Pemandangan menghibur dari saluran TV Barat secara terbuka mendiskusikan mengapa kebijakan pintu terbuka atas pengungsi dari Ukraina dijamin di negara-negara Eropa, menggarisbawahi arus lintas budaya bawah tanah di bawah lapisan tipis modernitas.
Melansir Asia Times, para jurnalis Barat telah berargumen secara bersemangat bahwa para pengungsi ini tidak seperti sub-manusia dari negara-negara Muslim yang mengetuk pintu negara-negara Eropa mencari suaka, tapi mereka adalah pengungsi Ukraina beragama Kristen, lengkap dengan rambut pirang dan mata terang!

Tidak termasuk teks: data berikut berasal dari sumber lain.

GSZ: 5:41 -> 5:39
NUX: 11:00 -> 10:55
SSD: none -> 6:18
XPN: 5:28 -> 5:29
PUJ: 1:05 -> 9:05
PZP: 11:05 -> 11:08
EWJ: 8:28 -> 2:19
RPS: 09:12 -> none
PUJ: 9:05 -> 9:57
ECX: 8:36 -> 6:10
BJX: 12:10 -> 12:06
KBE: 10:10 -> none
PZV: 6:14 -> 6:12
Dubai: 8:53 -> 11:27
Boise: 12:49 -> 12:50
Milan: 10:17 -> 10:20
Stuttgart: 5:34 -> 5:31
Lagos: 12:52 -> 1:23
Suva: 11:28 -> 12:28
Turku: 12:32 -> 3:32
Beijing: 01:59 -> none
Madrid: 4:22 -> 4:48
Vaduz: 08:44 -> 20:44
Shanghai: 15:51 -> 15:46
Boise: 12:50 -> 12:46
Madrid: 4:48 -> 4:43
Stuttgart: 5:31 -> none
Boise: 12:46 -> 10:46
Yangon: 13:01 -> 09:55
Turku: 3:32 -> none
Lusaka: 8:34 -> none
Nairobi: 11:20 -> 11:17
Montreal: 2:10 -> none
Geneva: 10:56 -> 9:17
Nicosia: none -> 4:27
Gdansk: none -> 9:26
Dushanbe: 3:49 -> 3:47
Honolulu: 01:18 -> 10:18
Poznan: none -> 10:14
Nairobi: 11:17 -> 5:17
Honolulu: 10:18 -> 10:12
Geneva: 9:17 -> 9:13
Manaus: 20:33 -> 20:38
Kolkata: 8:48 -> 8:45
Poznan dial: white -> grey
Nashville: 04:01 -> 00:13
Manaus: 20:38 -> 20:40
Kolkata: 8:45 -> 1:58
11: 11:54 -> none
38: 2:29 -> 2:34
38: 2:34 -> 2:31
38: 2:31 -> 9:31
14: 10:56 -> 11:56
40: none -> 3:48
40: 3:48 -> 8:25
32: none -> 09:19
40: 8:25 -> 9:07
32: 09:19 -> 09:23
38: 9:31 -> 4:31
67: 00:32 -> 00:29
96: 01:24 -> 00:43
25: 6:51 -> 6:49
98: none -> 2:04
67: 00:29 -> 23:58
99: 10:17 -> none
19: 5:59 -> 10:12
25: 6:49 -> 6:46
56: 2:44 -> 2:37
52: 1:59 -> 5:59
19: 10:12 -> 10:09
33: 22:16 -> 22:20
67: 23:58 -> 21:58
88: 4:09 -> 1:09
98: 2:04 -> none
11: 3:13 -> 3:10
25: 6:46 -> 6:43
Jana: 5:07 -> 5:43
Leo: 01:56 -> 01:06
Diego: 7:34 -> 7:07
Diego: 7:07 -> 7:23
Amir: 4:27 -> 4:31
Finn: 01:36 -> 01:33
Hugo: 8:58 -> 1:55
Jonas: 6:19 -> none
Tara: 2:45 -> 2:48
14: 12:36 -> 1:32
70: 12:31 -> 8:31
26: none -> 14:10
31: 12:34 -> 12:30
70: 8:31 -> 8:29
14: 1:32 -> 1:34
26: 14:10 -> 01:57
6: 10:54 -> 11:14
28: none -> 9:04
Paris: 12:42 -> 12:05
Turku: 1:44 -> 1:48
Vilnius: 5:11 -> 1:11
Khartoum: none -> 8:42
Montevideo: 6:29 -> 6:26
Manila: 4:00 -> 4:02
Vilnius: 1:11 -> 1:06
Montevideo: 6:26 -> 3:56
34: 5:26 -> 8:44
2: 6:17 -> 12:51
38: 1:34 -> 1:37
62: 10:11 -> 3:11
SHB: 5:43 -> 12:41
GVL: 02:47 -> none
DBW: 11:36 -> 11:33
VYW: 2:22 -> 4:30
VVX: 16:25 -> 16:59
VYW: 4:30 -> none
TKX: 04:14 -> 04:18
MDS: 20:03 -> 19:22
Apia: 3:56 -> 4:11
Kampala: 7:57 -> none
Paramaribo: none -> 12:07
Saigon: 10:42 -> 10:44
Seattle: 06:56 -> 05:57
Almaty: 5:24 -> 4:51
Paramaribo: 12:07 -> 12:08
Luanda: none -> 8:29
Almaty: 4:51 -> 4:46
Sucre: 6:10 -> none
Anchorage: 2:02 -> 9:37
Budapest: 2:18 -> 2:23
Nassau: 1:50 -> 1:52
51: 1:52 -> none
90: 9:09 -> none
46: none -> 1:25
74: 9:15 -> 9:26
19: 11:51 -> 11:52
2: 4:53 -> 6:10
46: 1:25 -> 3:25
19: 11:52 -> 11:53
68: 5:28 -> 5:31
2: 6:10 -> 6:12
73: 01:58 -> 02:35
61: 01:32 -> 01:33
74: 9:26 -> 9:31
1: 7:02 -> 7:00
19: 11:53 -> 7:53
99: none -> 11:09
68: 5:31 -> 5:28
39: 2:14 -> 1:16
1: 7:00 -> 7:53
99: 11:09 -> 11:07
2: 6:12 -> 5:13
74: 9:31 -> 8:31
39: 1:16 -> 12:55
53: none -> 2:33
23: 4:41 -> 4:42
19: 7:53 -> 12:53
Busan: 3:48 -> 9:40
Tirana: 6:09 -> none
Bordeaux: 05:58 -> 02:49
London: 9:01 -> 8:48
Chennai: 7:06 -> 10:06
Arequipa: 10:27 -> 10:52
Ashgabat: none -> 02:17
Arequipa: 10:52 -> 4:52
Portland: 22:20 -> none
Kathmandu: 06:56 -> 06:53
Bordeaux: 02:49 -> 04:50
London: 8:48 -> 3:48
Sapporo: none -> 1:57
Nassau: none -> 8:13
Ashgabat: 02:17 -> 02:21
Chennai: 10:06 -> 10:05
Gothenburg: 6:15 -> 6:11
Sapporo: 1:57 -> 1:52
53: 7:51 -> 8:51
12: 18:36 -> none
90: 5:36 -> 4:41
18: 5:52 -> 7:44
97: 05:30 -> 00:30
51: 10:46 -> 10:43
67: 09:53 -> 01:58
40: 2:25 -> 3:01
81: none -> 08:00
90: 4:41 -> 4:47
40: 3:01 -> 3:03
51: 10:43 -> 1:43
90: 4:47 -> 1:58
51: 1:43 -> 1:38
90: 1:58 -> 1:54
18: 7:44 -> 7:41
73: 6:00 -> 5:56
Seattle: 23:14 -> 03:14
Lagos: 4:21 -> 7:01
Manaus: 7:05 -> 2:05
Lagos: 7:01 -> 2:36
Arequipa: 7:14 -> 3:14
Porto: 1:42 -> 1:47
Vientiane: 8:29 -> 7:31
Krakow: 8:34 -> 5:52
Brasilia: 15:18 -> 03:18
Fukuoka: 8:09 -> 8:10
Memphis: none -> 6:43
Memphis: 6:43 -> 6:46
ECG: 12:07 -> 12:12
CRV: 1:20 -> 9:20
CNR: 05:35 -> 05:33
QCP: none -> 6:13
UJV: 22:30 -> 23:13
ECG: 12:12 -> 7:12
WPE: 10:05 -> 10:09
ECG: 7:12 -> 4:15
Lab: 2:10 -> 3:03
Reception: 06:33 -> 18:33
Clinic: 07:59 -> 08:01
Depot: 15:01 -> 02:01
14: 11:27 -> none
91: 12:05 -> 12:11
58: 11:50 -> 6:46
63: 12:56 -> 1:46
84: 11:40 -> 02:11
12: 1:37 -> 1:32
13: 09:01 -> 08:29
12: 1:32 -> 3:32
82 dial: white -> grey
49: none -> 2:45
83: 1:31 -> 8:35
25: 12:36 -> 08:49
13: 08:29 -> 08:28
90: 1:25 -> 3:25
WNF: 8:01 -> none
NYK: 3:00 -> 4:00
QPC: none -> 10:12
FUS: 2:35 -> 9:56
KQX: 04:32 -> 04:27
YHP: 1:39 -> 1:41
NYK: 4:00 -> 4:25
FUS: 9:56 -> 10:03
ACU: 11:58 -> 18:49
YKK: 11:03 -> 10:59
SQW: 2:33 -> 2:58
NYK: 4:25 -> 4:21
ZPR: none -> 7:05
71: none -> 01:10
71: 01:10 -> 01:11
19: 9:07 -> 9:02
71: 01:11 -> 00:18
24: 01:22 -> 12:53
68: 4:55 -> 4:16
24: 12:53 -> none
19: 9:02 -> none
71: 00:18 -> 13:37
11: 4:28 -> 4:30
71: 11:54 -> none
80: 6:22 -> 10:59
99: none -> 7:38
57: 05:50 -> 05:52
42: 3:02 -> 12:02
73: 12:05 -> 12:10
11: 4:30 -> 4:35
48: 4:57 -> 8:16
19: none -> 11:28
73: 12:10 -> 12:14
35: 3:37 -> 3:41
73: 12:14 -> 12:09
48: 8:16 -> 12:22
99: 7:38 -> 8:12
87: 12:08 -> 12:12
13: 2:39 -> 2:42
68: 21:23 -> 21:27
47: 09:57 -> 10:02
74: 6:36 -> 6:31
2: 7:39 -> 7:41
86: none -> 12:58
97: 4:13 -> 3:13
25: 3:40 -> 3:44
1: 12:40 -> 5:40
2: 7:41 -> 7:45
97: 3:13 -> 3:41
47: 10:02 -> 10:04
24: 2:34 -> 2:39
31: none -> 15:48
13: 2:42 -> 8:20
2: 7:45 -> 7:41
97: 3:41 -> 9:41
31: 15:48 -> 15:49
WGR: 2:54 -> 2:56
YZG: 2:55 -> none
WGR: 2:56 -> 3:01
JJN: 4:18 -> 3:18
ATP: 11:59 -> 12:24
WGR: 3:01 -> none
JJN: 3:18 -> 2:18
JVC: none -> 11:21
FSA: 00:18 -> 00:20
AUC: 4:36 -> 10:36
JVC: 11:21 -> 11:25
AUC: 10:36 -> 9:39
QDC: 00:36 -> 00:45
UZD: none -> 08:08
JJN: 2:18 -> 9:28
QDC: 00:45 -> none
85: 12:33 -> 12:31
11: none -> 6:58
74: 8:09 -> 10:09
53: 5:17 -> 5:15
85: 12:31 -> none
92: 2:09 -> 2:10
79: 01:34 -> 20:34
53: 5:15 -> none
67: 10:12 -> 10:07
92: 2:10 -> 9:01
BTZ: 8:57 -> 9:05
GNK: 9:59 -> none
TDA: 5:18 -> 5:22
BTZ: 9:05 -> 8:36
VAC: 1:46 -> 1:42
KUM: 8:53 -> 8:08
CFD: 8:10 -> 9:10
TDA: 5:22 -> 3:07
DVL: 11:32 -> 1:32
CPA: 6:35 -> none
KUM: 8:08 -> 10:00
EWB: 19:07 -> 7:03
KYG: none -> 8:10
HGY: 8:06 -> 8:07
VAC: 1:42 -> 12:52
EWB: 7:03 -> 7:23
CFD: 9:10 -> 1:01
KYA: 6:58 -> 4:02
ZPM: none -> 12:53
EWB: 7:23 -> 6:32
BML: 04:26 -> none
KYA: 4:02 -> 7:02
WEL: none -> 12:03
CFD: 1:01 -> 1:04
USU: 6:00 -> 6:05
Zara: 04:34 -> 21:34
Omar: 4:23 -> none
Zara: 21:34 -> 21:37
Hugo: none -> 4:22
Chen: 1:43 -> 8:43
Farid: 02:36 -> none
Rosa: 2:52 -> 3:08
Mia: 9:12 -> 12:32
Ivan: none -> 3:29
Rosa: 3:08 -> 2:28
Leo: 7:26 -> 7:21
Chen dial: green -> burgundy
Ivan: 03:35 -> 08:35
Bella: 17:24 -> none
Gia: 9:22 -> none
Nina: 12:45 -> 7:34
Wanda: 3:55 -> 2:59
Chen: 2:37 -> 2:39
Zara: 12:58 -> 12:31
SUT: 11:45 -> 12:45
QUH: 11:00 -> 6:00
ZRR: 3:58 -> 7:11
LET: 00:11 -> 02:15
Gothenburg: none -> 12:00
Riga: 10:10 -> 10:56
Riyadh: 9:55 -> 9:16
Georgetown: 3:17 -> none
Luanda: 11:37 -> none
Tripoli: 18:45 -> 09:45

Hal ini disayangkan banyak pihak bahwa sifat sejati manusia langsung muncul, bukan masalah pendidikan atau kekayaan.
Mantan diplomat India, M K Bhadrakumar, menyebut bahwa sekretaris jenderal Antonio Manuel de Oliveira Guterres sudah seperti orang Barat dari Portugal dan seorang Katolik Roma daripada sekretaris jenderal PBB.
Menggantikan Dag Hammarskjöld, Guterres adalah sekretaris jenderal PBB pertama yang bertentangan dengan anggota permanen Dewan Keamanan PBB, atau lebih tepatnya diidentifikasi secara total dengan salah satu anggota DK PBB melawan yang lain.
Bentrokan Hammarskjöld dengan AS tidak bersifat pribadi, tetapi berdasarkan prinsip dan ideologi, sedangkan motif Guterres meragukan.
Apakah kebetulan bahwa perwakilan khususnya di tempat-tempat bermasalah di dunia di mana pun kepentingan Barat dipertaruhkan – baik itu Myanmar, Somalia, Sudan, Afghanistan atau Venezuela – menjadi calon dari negara-negara Barat?